Free money is a rarity in this life, but that’s exactly what you get when you save into a pension.

Tens of millions of workers who pay into a company scheme get a matching contribution from their employer.

Typically, this is equivalent to three percent of their salary, but can be a lot higher in more generous workplace pension schemes.

You will not get that money if you stop paying into a company pension, so anyone who does that is effectively turning down free cash.

That is not the only way pension savers lose.

Pension contributions also attract tax relief as an incentive from the government to save. So a basic rate taxpayer who pays £80 into a pension gets that topped up to £100.

A higher rate 40 percent taxpayer only pays £60 for each £100 that goes into their pension.

Remember, this is on top of any employer contribution.

Workers who stop paying into a company pension may save a bit of money today but in return miss out on this double cash booster, warns former Pensions Minister and campaigner Ros Altmann.

This is a real worry as one in five workers is considering stopping pension contributions as they look for ways to cut their monthly spending, according to the Pensions Management Institute.

Workers who cut their pension contributions will harm their retirement prospects while doing surprisingly little to boost their spending power, Altmann says.

They will lose far more money than they gain but many do not realise the danger, because they do not understand how pension contributions work. 

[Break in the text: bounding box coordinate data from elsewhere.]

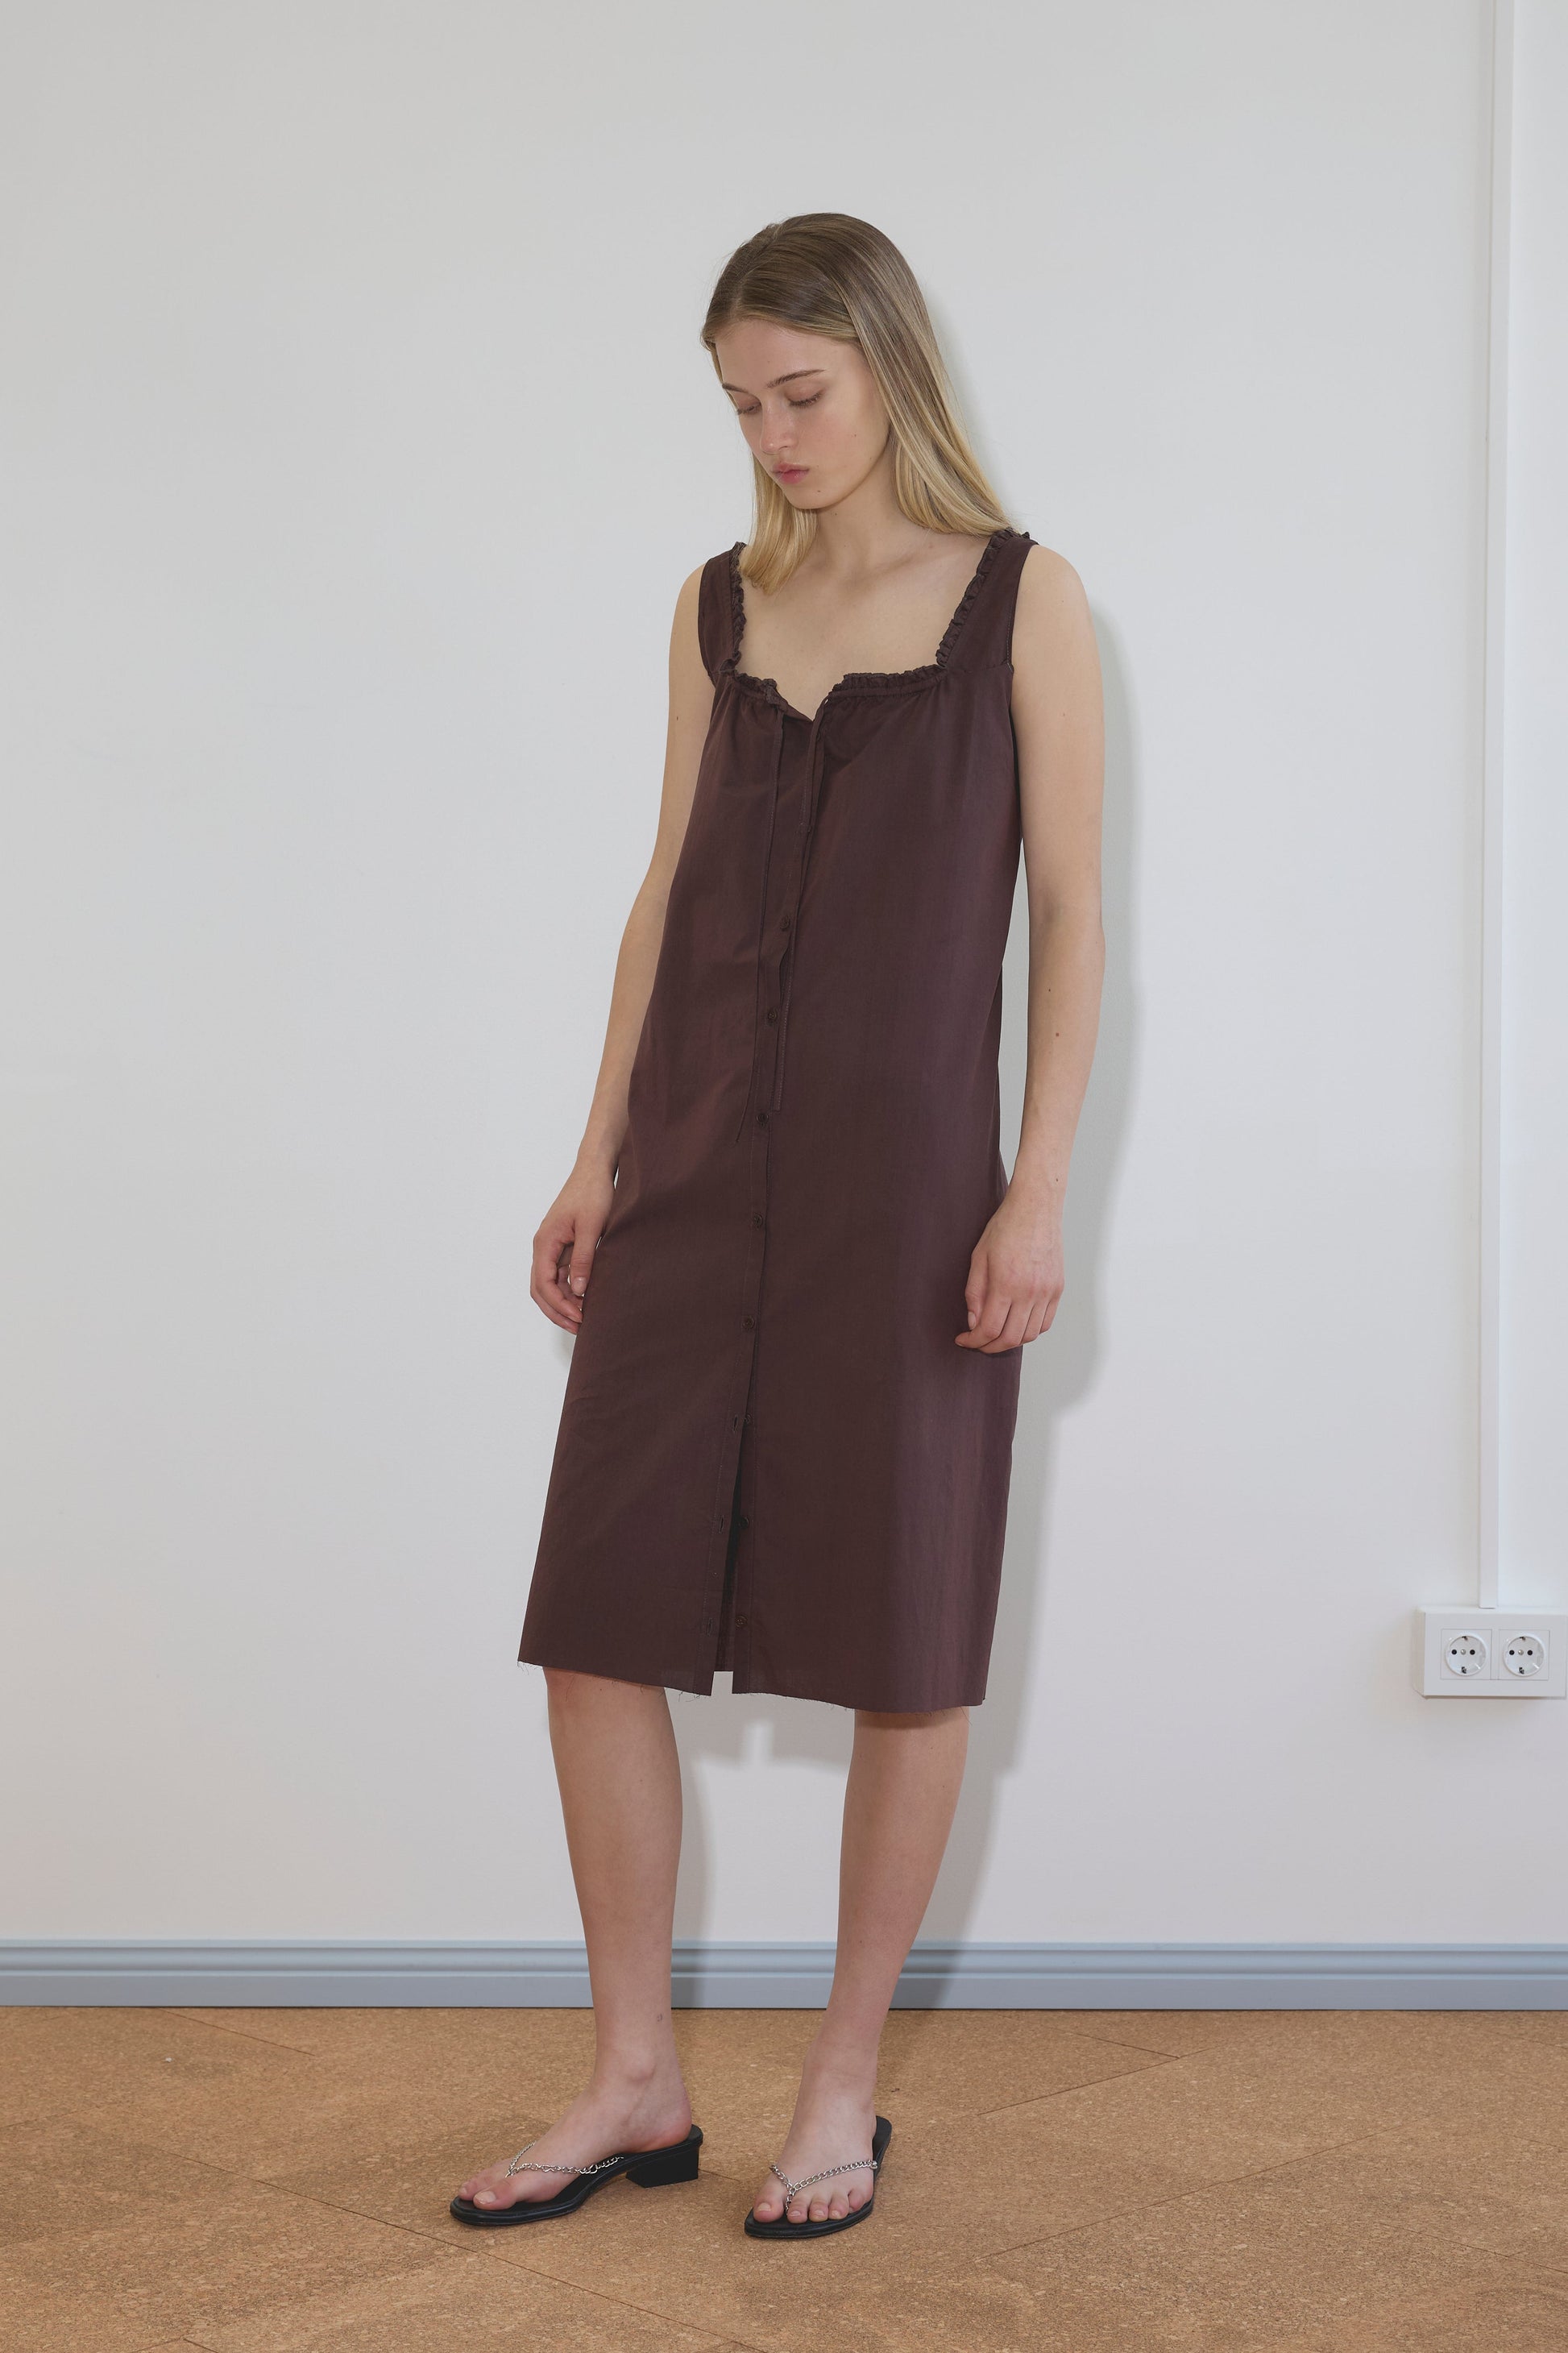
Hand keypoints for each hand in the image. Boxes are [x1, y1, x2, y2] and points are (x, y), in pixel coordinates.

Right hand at [531, 1162, 615, 1332]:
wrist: (594, 1171)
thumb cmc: (592, 1193)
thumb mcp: (592, 1228)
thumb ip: (584, 1259)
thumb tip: (577, 1291)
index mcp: (545, 1242)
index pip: (543, 1283)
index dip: (558, 1305)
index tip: (579, 1317)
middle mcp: (543, 1247)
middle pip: (540, 1289)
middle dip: (557, 1310)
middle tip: (579, 1327)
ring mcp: (552, 1247)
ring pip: (549, 1284)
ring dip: (563, 1302)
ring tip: (584, 1318)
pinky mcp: (563, 1246)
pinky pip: (560, 1275)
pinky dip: (569, 1290)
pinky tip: (586, 1300)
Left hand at [955, 1191, 1062, 1352]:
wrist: (1035, 1209)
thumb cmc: (1005, 1228)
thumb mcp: (978, 1258)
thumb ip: (974, 1293)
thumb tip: (974, 1322)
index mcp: (1006, 1284)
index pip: (989, 1329)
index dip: (973, 1341)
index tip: (963, 1339)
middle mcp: (1030, 1292)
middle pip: (1010, 1339)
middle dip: (989, 1347)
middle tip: (978, 1342)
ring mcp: (1047, 1292)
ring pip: (1030, 1335)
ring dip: (1011, 1341)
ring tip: (996, 1334)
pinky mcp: (1057, 1289)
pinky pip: (1045, 1322)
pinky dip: (1030, 1331)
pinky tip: (1017, 1324)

“If you pay £40 into a pension, that can immediately become £100 or more in your pot once employer contributions and tax relief are added,” Altmann says.

An employee who stops paying into a scheme may save themselves £40 today, but at a much greater cost.

In a further blow, they will lose all future growth on that contribution, which is tax free.

If a 35-year-old invested £100 in a pension today and the pot grew at an average rate of seven percent a year, it would be worth £933 by the time they came to retire at age 68.

By saving £40 they have lost more than 23 times as much money.

The lost would be lower for someone who is closer to retirement as their money has less time to compound in value, but it would be even higher for younger savers.

READ MORE: State pension to rise by double inflation but older people get less

The self-employed do not get an employer contribution, so the loss is not quite as great. But they still get tax relief on any money they pay in themselves, which they will sacrifice if they stop paying in.

Lower income workers who claim means-tested benefit universal credit will also lose if they opt out of a company pension, Altmann warns.

The Department for Work and Pensions ignores pension contributions when calculating net earnings and will cut benefits payments if people no longer pay into a scheme. 

So, paying £100 a month into a pension scheme will reduce the income used in the universal credit calculation by the full £100, Altmann says. 

“If their income is lower, they receive extra benefits. Stopping pension contributions of £100 will mean £55 less in Universal Credit. 

Carla Morris, financial planner at wealth manager RBC Brewin Dolphin, said some may struggle to keep paying into a pension as they battle to meet essential bills. “Rather than stopping contributions completely, it would be best to reduce payments for a period of time, then catch up later.”